Zoom's videoconferencing application was designed to make use of multi-bitrate encoding, which allows the application to provide different levels of video quality depending on local network conditions and demand, Ittelson said. That meant Zoom could still provide service to homes around the world that didn't necessarily have the same types of high-bandwidth video connections commonly found in commercial office districts without falling over, even if the quality wasn't superb.

For the most part, the company uses its network of 19 co-located data centers around the world to service meeting traffic, Ittelson said. Going into 2020, those data centers were running at about about 50% of peak capacity, he said, which gave Zoom the ability to absorb the early impact of increased demand in China and Europe as the pandemic spread.

Zoom's goal all along was to provide its services as close to the end user as possible through these data centers. Distance is an extremely important factor for video applications, given that stuttering video feeds and audio gaps caused by latency can ruin a big meeting in a hurry.

But Zoom is also a longtime customer of AWS, and uses the cloud provider's network for other parts of the Zoom application. During a video discussion in April , Zoom CEO Eric Yuan said that before the pandemic, Zoom was using AWS for pre-meeting and post-meeting activities , but started using AWS servers for meeting traffic as the impact of the pandemic became clear.

And Zoom customers aren't using the service for meetings alone.

"Zoom is a pretty wide product offering," Ittelson said. "We have the meetings, webinars, our Zoom Phone product, our Zoom Chat product … naturally, [in] the infrastructure for each of those, we use a range of components. There is everything from virtualization to bare metal in these different environments."

Zoom added Oracle as a cloud supplier in April as demand for its service skyrocketed and Oracle dangled price incentives, but Ittelson declined to talk about how Zoom assigns workloads between the two cloud providers, who don't like each other very much.

In November, Oracle co-founder and CTO Larry Ellison claimed that "the majority of Zoom meetings — these tens of millions of Zoom meetings that happen every day — happen in the Oracle cloud," which doesn't square with Ittelson's description of the role Zoom's own data centers play when it comes to serving meeting traffic.
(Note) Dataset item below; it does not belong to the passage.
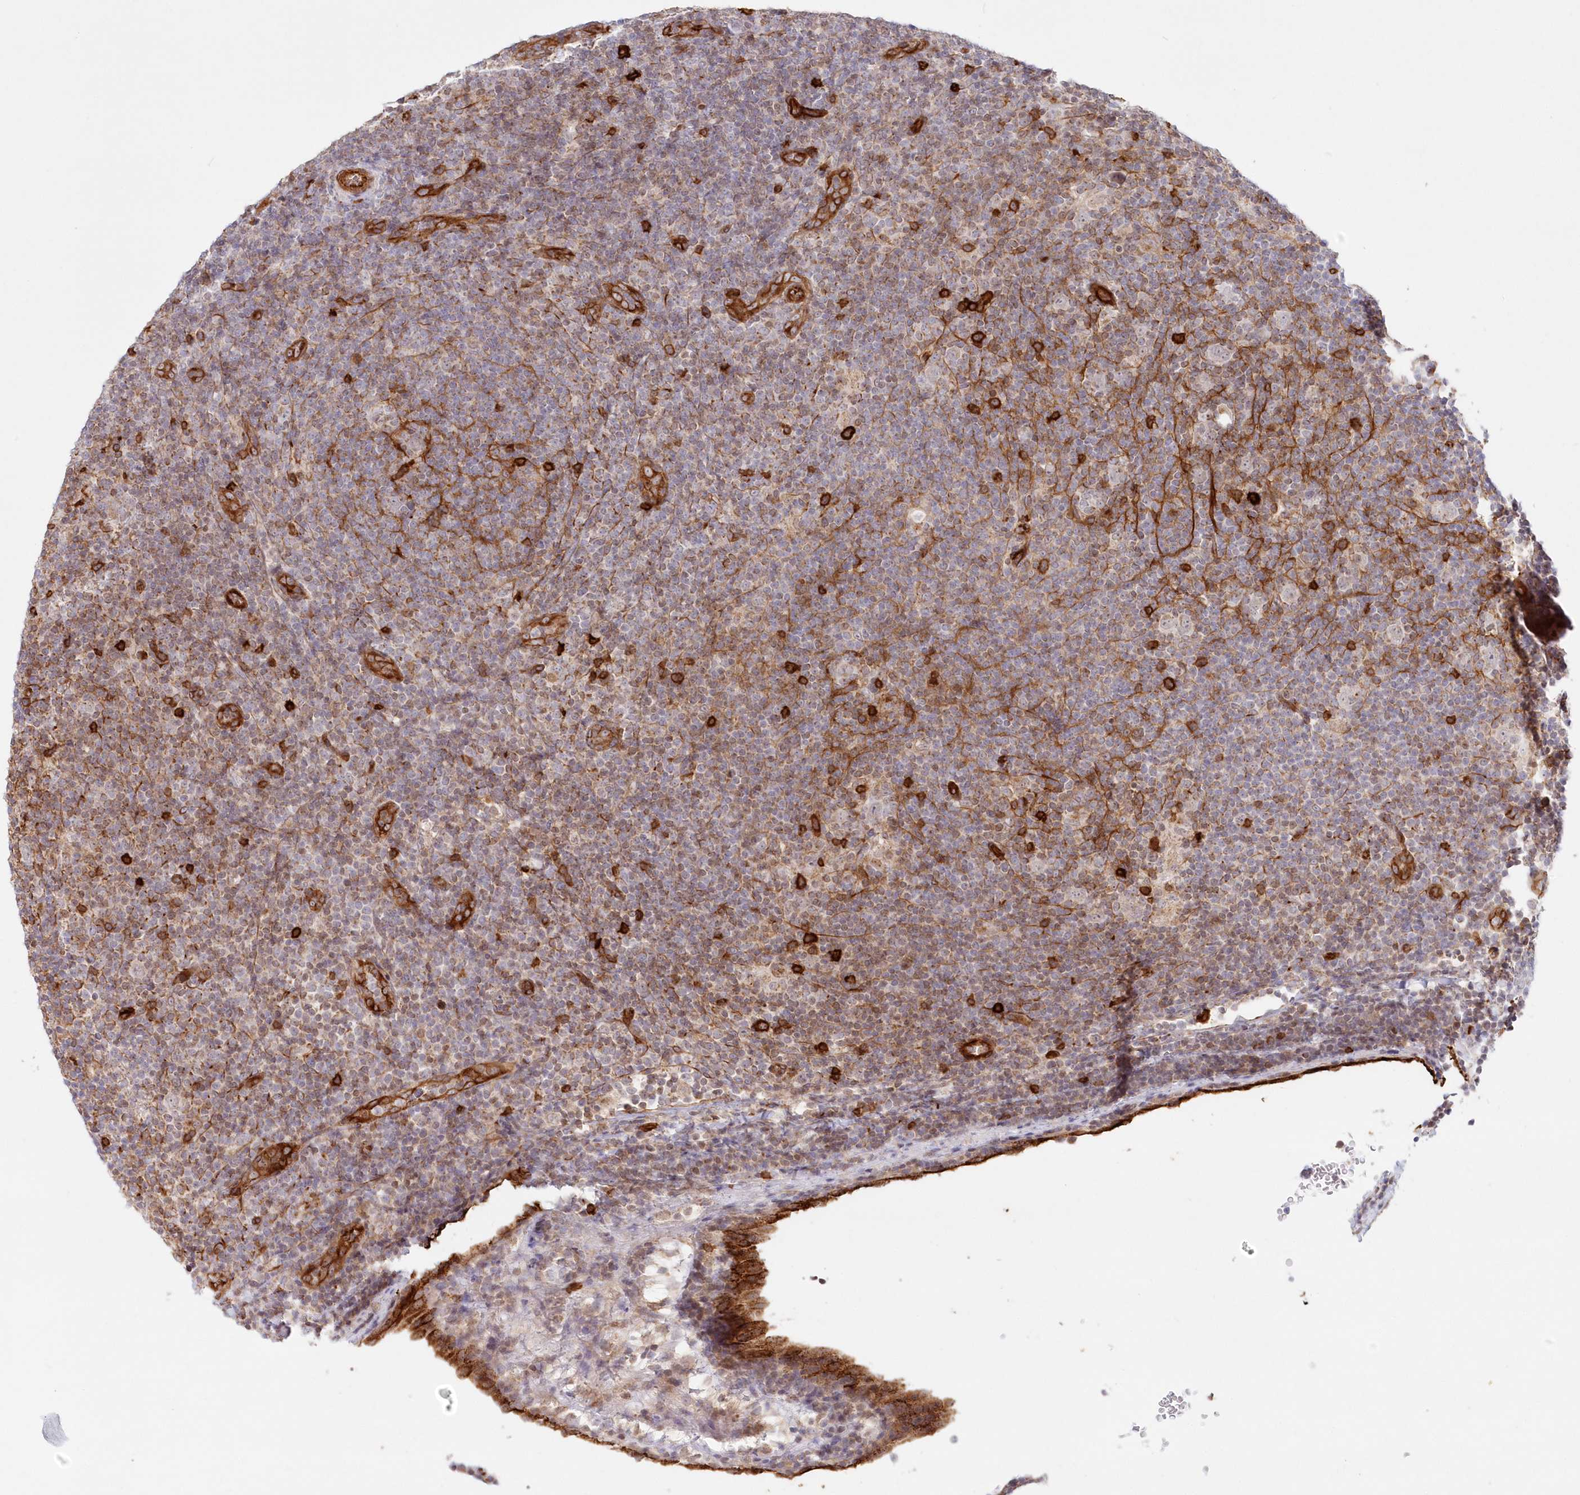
{"staining": {"intensity": "negative", "quantity": "none", "location": "none"}, "tissue": "lymphoma", "cell_type": "Tumor cells", "image_type": "cancer", "snomed": [{"axis": "morphology", "description": "Hodgkin's disease, NOS"}, {"axis": "topography", "description": "Lymph node"}], "caption": "Immunohistochemistry (IHC) photomicrograph of neoplastic tissue: lymphoma stained with DAB (3,3'-diaminobenzidine) reveals no significant protein expression in tumor cells.", "gene": "AFAP1L2", "patient": {"sex": "female", "age": 57}}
Both AWS and Zoom CEO Eric Yuan have also disputed Ellison's claims about Oracle's role inside Zoom's infrastructure strategy.

Buoyed by a surge in revenue during the first half of 2020, Zoom is planning on reinvesting that windfall in its own data center capacity over the coming months, Yuan said on the company's second-quarter earnings call. Zoom has added data centers in Osaka, Japan, and Singapore since the initial surge in February and early March, and announced plans back in September to invest in the capital expenditures required to increase that footprint.

As Zoom nears the end of a year that few of us will ever forget, it's being cautious about what it expects for 2021, during which a COVID-19 vaccine is expected to become available and life in North America and Europe will hopefully start resembling something normal.

While it's unlikely that Zoom will experience the type of all-hands-on-deck scaling event it saw in the first part of 2020, it's also unlikely that demand for videoconferencing services will fall off a cliff. Microsoft co-founder Bill Gates told attendees of the virtual New York Times DealBook conference in mid-November that he expects business travel will fall by half over the foreseeable future. That will make for lots of additional virtual meetings to come — and probably plenty more opportunity for Zoom to grow.

"I think there's a new range of things that will come out, and we're not going to go back to the way it was," Ittelson said. "We're excited to see where folks continue to shift."

Correction: A previous version of this story used the wrong metric for Zoom's use. It measures use via daily meeting participants, not users. Updated Dec. 10, 2020.